ABOUT THIS TASK:
Leave the pictures aside and copy all the data exactly.

....

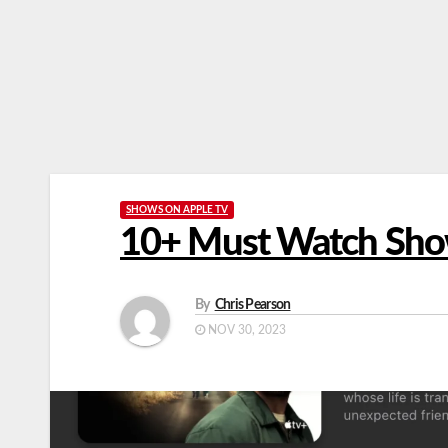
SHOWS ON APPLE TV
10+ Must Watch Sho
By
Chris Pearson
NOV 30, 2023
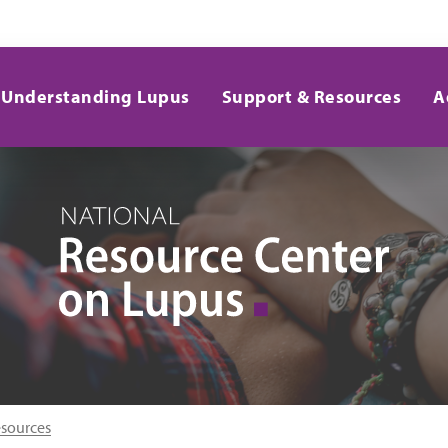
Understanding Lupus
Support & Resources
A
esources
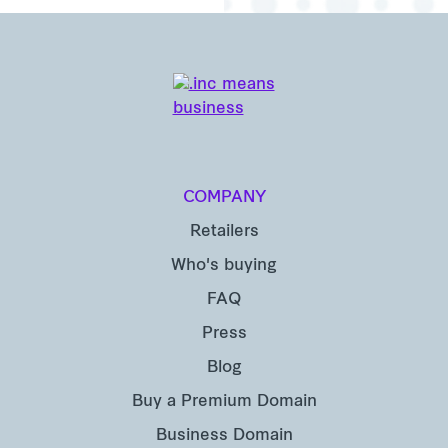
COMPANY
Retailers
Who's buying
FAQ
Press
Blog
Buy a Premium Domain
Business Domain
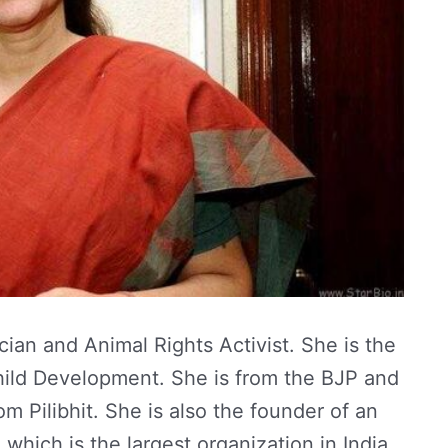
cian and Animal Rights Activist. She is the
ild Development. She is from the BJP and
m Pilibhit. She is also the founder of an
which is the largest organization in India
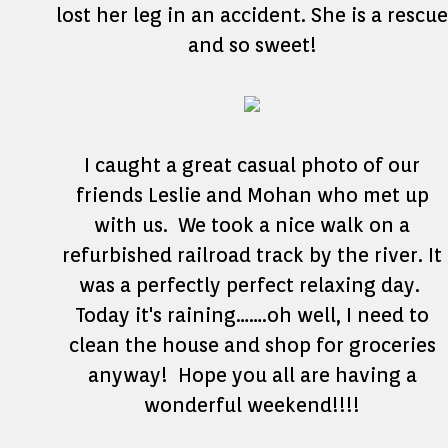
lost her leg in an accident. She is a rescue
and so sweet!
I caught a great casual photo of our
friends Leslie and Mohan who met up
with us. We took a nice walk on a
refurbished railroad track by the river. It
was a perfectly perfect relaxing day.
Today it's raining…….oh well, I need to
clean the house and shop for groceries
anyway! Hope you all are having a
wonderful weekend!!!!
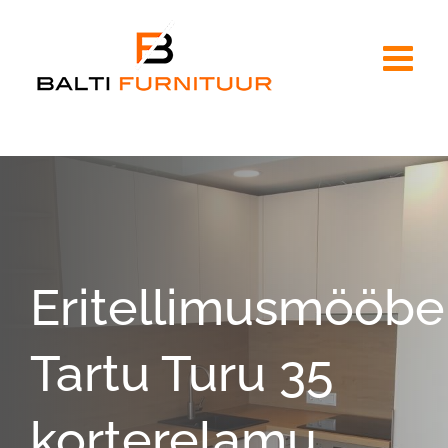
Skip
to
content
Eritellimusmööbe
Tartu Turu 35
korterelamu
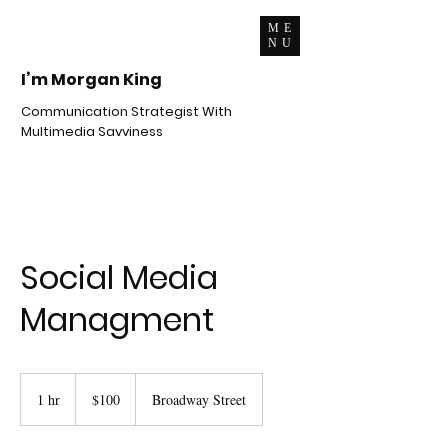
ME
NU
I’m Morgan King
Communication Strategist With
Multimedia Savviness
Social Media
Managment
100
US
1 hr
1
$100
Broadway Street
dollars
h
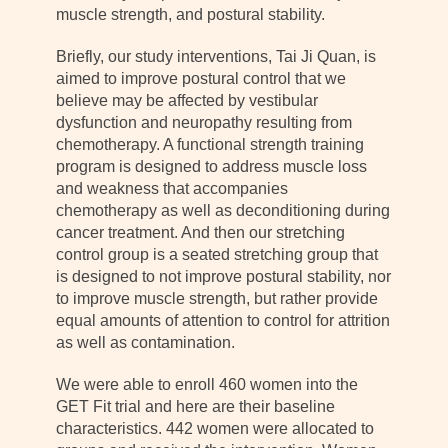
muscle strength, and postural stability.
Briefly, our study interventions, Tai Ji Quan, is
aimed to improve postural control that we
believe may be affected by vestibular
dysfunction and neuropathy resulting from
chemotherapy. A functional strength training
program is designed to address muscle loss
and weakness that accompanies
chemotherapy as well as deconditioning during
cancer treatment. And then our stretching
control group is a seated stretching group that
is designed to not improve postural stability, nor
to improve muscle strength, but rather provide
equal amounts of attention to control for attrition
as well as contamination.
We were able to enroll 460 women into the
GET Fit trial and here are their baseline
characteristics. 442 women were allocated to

....

RESPONSE TO THE EXERCISE:
SHOWS ON APPLE TV
10+ Must Watch Sho
By
Chris Pearson
NOV 30, 2023
Understanding Lupus
Support & Resources
A
esources
COMPANY
Retailers
Who's buying
FAQ
Press
Blog
Buy a Premium Domain
Business Domain
cian and Animal Rights Activist. She is the
ild Development. She is from the BJP and
m Pilibhit. She is also the founder of an
which is the largest organization in India
lost her leg in an accident. She is a rescue
and so sweet!
I caught a great casual photo of our
friends Leslie and Mohan who met up
with us. We took a nice walk on a
refurbished railroad track by the river. It
was a perfectly perfect relaxing day.
Today it's raining…….oh well, I need to
clean the house and shop for groceries
anyway! Hope you all are having a
wonderful weekend!!!!
Skip
to
content
Eritellimusmööbe
Tartu Turu 35
korterelamu
ME
NU
I’m Morgan King
Communication Strategist With
Multimedia Savviness
Social Media
Managment
100
US
1 hr
1
$100
Broadway Street
dollars
h
muscle strength, and postural stability.
Briefly, our study interventions, Tai Ji Quan, is
aimed to improve postural control that we
believe may be affected by vestibular
dysfunction and neuropathy resulting from
chemotherapy. A functional strength training
program is designed to address muscle loss
and weakness that accompanies
chemotherapy as well as deconditioning during
cancer treatment. And then our stretching
control group is a seated stretching group that
is designed to not improve postural stability, nor
to improve muscle strength, but rather provide
equal amounts of attention to control for attrition
as well as contamination.
We were able to enroll 460 women into the
GET Fit trial and here are their baseline
characteristics. 442 women were allocated to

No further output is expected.